Copy every one of the lines below that contains the string "list", treating uppercase and lowercase as different.
-- Input start --
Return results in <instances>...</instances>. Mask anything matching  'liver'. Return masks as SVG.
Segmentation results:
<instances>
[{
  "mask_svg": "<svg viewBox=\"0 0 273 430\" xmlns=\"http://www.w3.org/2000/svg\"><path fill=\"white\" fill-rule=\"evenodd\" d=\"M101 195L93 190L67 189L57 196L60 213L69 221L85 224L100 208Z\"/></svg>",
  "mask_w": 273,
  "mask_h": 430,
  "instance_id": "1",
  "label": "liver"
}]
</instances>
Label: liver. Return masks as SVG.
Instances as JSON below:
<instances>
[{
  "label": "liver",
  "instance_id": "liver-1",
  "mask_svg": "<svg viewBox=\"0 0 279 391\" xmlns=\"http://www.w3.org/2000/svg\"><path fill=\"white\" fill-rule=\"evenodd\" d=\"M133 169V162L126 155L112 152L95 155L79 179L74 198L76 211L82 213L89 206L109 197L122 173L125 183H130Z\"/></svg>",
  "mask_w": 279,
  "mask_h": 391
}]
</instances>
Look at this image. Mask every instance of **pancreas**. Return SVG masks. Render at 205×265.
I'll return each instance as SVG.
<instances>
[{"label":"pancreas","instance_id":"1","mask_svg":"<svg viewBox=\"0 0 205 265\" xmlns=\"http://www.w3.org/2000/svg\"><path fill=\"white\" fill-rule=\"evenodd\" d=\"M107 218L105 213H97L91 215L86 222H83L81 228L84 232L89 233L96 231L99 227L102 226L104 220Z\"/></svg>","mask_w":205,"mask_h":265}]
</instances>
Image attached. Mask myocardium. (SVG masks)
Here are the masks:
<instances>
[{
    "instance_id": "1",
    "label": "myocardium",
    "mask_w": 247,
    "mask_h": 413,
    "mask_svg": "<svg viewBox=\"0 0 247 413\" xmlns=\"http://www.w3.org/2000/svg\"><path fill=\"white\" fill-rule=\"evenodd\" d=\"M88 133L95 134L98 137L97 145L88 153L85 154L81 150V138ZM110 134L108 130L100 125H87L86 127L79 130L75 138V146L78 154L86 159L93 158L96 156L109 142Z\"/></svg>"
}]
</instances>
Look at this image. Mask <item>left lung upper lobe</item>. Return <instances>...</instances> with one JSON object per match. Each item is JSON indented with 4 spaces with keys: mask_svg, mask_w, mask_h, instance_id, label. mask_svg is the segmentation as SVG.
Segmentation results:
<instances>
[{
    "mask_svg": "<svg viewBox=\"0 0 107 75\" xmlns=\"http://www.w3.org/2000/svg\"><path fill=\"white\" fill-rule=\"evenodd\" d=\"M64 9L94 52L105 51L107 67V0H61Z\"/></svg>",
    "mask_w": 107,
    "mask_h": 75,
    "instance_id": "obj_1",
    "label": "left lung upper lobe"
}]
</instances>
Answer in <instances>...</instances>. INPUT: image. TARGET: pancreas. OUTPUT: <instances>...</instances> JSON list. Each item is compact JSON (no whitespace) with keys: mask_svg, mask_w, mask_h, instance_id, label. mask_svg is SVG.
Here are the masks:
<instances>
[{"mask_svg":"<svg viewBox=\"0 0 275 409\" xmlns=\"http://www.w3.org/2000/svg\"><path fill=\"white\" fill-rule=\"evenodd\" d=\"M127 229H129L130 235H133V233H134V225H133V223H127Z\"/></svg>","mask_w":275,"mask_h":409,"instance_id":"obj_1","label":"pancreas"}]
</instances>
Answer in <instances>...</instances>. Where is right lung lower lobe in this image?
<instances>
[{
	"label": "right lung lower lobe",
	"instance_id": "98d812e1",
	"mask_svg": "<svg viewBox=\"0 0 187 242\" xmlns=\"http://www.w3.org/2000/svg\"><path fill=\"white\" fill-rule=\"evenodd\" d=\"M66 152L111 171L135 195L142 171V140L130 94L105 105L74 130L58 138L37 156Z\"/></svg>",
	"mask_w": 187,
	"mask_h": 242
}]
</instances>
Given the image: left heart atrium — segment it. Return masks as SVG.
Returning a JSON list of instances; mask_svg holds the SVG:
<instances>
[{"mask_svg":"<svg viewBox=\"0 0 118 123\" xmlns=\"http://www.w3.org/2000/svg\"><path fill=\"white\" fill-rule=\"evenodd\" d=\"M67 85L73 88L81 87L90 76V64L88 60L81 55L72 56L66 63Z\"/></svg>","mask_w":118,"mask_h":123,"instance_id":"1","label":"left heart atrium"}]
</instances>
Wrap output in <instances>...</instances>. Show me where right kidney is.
-- Input end --
Expected answer:
Answer in <instances>...</instances>. INPUT: image. TARGET: pancreas. OUTPUT: <instances>...</instances> JSON list. Each item is compact JSON (no whitespace) with keys: mask_svg, mask_w, mask_h, instance_id, label. mask_svg is SVG.
Returning a JSON list of instances; mask_svg holds the SVG:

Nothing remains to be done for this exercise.